Hacker News new | ask | show | jobs
by masklinn 3778 days ago
> This is particularly a problem for those help pages-- and there are a lot of them-- that describe a raft of related functions all at the same time. Describing a bunch of related functions in the same place sounds like a good idea (it should help you figure out `apply` vs `sapply`, right?). Yet this is exactly when the documentation organization results in the most scattershot reading, because in addition to having to synthesize between sections, you have to mentally prune away text that, for one reason or another, doesn't apply to your particular case (for example, because different functions don't all share the same arguments, or because you want to read about the values for just one variation on the function).

This reminds me very strongly of man pages. Man pages group either similar (man 3 printf) or closely related (man 3 malloc) functions, and intersperses bits about each of the functions documented by the page, which ranges from difficult to read to mind-boggling (when you have half a dozen near-identical functions being documented at the same time). Reading an lapply documentation page[0] it looks very similar in organisation, and similarly difficult to parse/use.

> The comments alert me that there's a "surprise" in store, and they even allude to the (apparently surprising) fact that the second line produces a 10-vector.
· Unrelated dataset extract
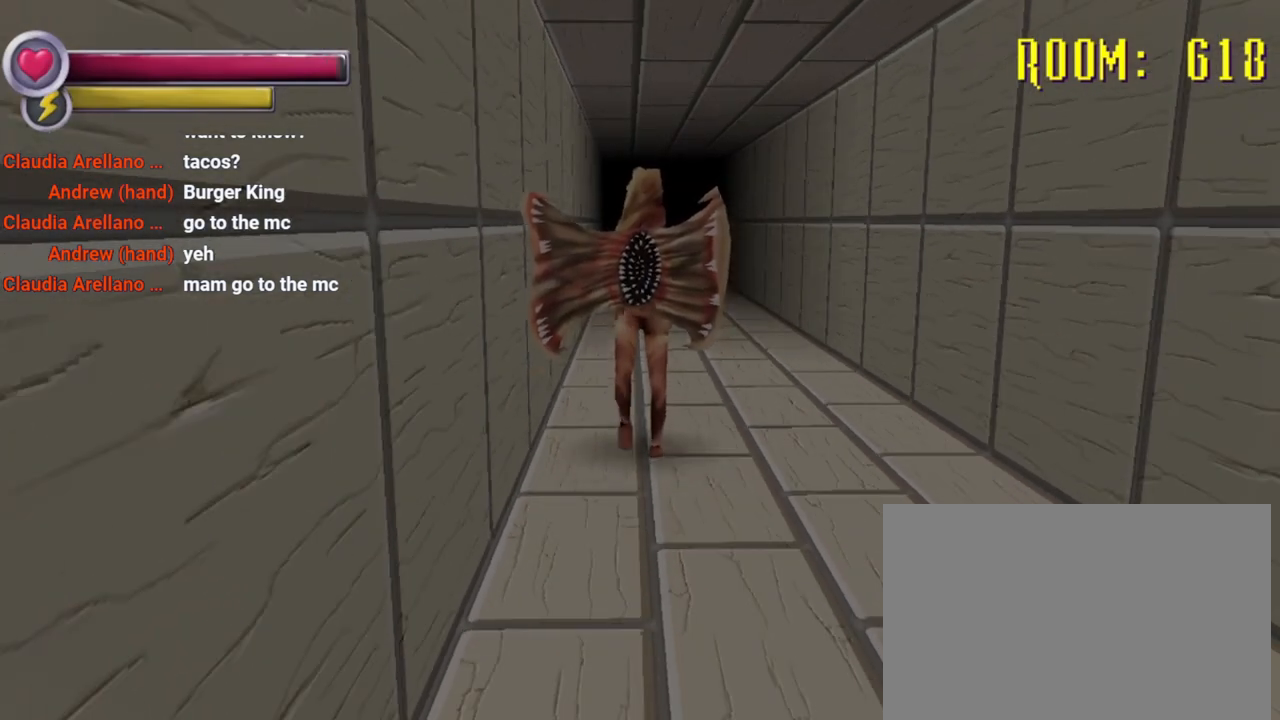
{"buttons": [], "left_stick": "center", "right_stick": "center", "events": [[167, "left_stick", "down"], [467, "left_stick", "center"]]}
Notably lacking is any explanation of what's meant to be surprising here, how that relates to the internal logic of `sample`, or how to avoid falling into the trap.

On http://www.inside-r.org/r-doc/base/sample the surprise is explained by the first paragraph of the details, with the hell of an understatement that "this convenience feature may lead to undesired behaviour" but without the big red blinking box it would definitely deserve.